Into the Woods Review
Few movies delight, confuse, and disturb the audience as well as Into the Woods. Directed by Rob Marshall (director of Chicago and Nine) and based on Stephen Sondheim and James Lapine’s Tony-award winning Broadway musical of the same name, Into the Woods takes the bizarre and beloved production and turns it into an equally bizarre movie that will be beloved by few.
Taking place in the world of Grimm’s fairy tales, a baker (James Corden) and his wife (Emily Blunt) are cursed by a witch (Meryl Streep) who forbids them to have the child they have been wanting unless they acquire a cow as white as milk, a cape as red as blood, hair as yellow as corn, and a slipper as pure as gold. Put two and two together on that.
With an incredible story like that, how can this movie be underwhelming? Easy.
The rules of broadway are very different to the rules of cinema. A movie can’t have 7+ main characters along with a dozen or so supporting ones. It makes for an unfocused and jam-packed film. Throwing in the singing makes for an overwhelming experience. Maybe keeping the main focus on the baker and his wife while shortening up the screen time of Cinderella, Red Riding Hood, Jack, etc. would make for a better film.
Yes, Into the Woods does have to adapt the musical in its entirety, but pulling from the source material is only 50% of the battle. Translating the source material into a coherent film is the other 50%, and Into the Woods doesn’t do the best job of doing so.
This becomes extremely apparent in the second half of the film. The movie feels like it’s over and boom, you’re only halfway there and the movie feels a half hour longer than it was. Adapting the musical in its entirety is important, but making it feel like a film is equally essential.

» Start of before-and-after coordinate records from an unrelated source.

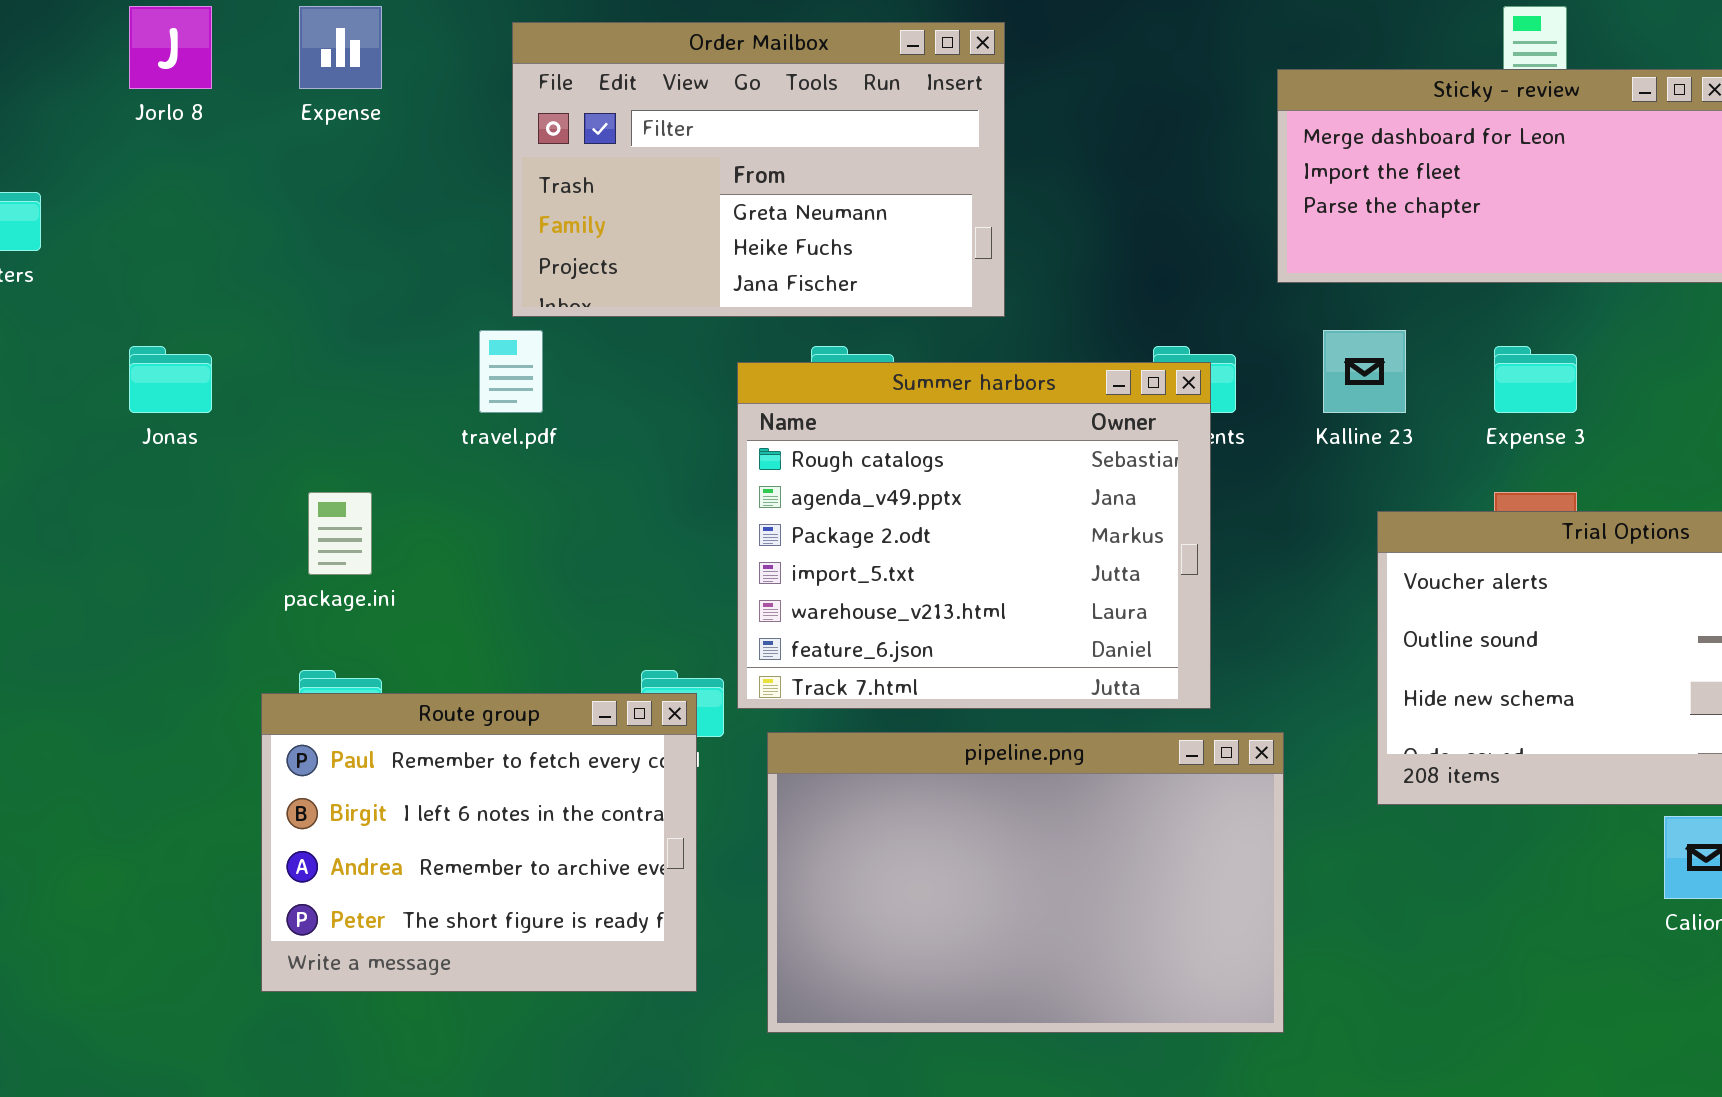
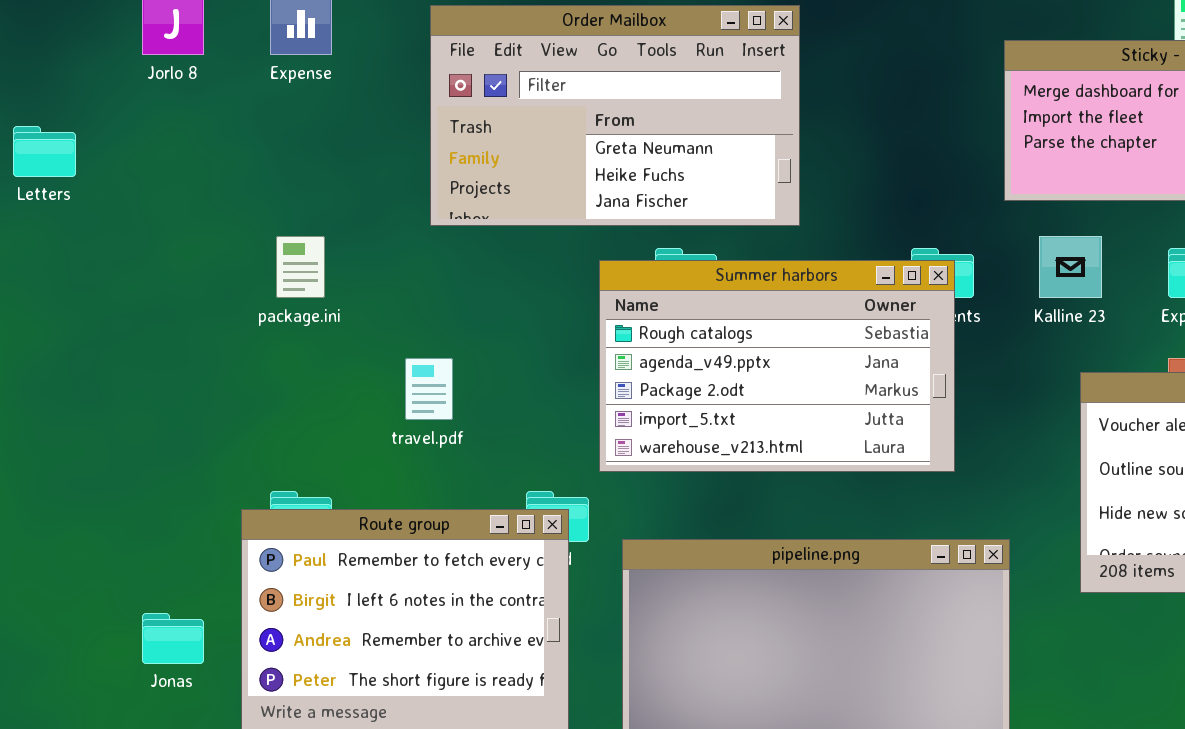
travel.pdf: [479,330,543,413] -> [405,358,453,420], moved
Jonas: [129,346,212,413] -> [142,613,204,664], moved
Summer harbors: [737,362,1211,709] -> [599,260,955,472], resized
package.ini: [308,492,372,575] -> [276,236,325,298], moved

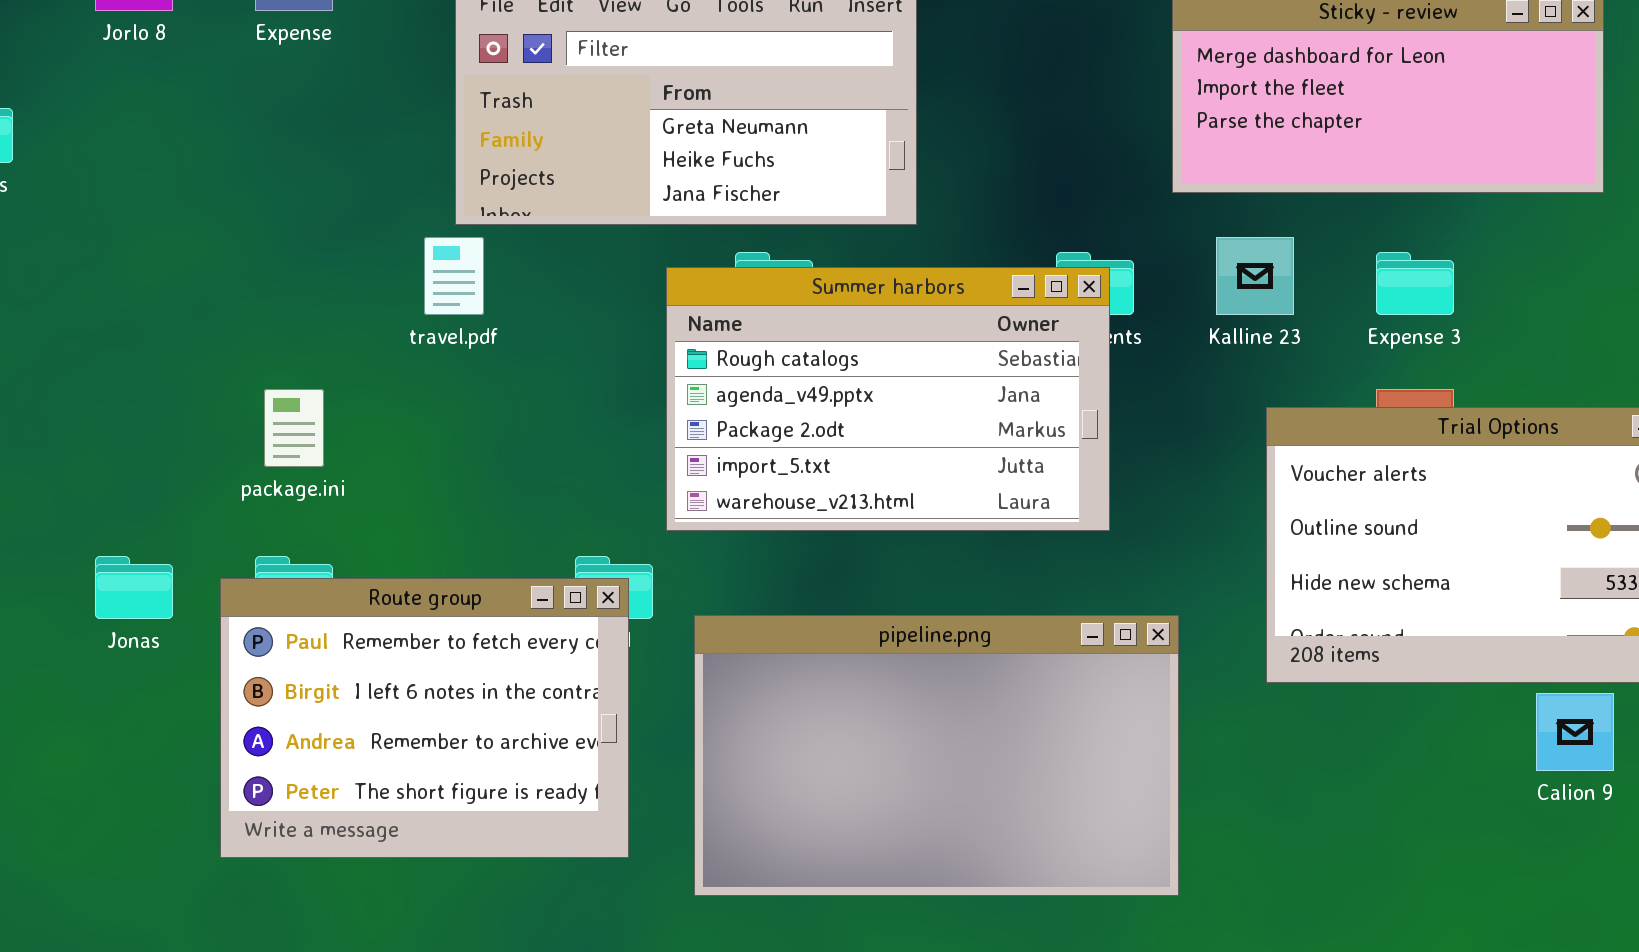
package.ini: [276,236,325,298] -> [264,389,324,467], moved
travel.pdf: [405,358,453,420] -> [424,237,484,315], moved
Jonas: [142,613,204,664] -> [95,556,173,619], moved

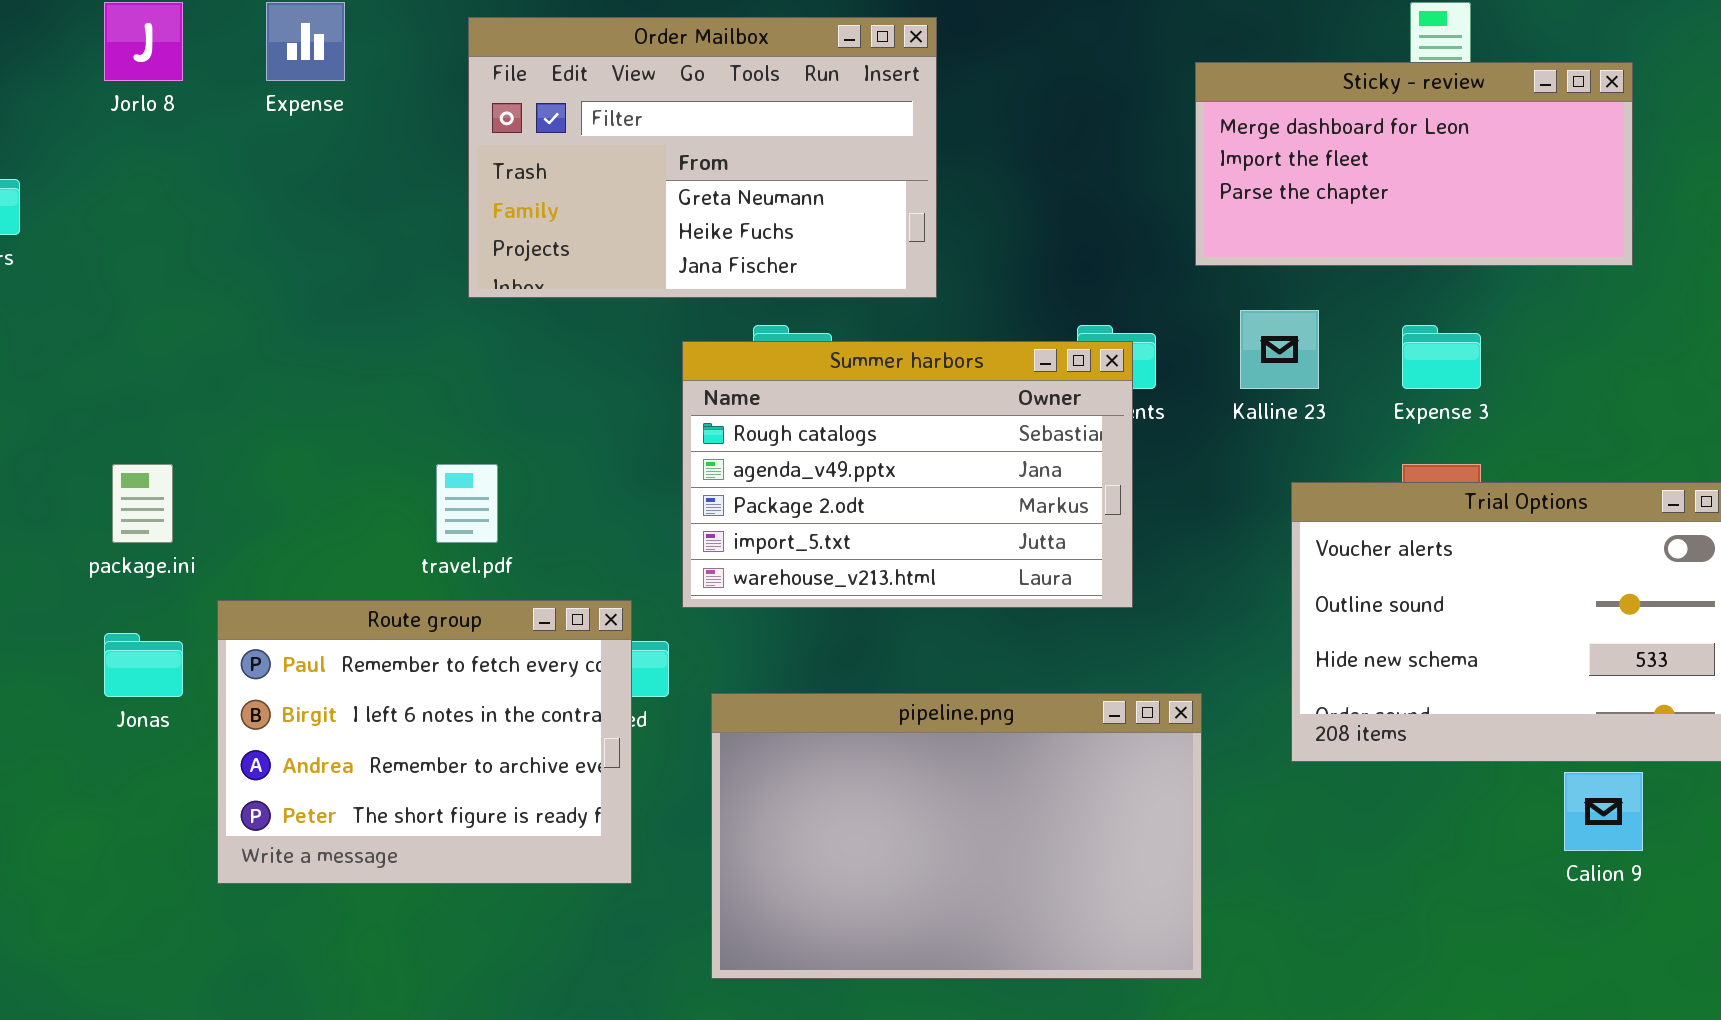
travel.pdf: [424,237,484,315] -> [436,464,498,543], moved
package.ini: [264,389,324,467] -> [112,464,173,543], moved
Route group: [220,578,629,858] -> [217,600,632,884], moved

By the way, Into the Woods’ second act is a huge surprise. Fans of the musical will see it coming but it’s jarring if this is your first time experiencing the story. It will turn an unbelievable amount of people off so get ready (I personally dug it for the most part).
Aside from that, Rob Marshall and his cast and crew do a tremendous job. With a cast filled with familiar faces like James Corden, Emily Blunt, Meryl Streep, Anna Kendrick, Chris Pine, Johnny Depp, and a wonderful cast of lesser known actors, everybody does a stellar job. All of the singing is superb and the acting is equally terrific. Corden, Blunt, and Streep are the real standouts here.
Behind the camera, Dion Beebe’s cinematography is exceptional and the production design, costumes, and visual effects are all A+ material.
Despite a terrific cast and behind-the-scenes crew, Rob Marshall’s Into the Woods doesn’t feel like the movie it thinks it is. The broadway production was so well-adapted, it will leave movie theater audiences lost in the woods.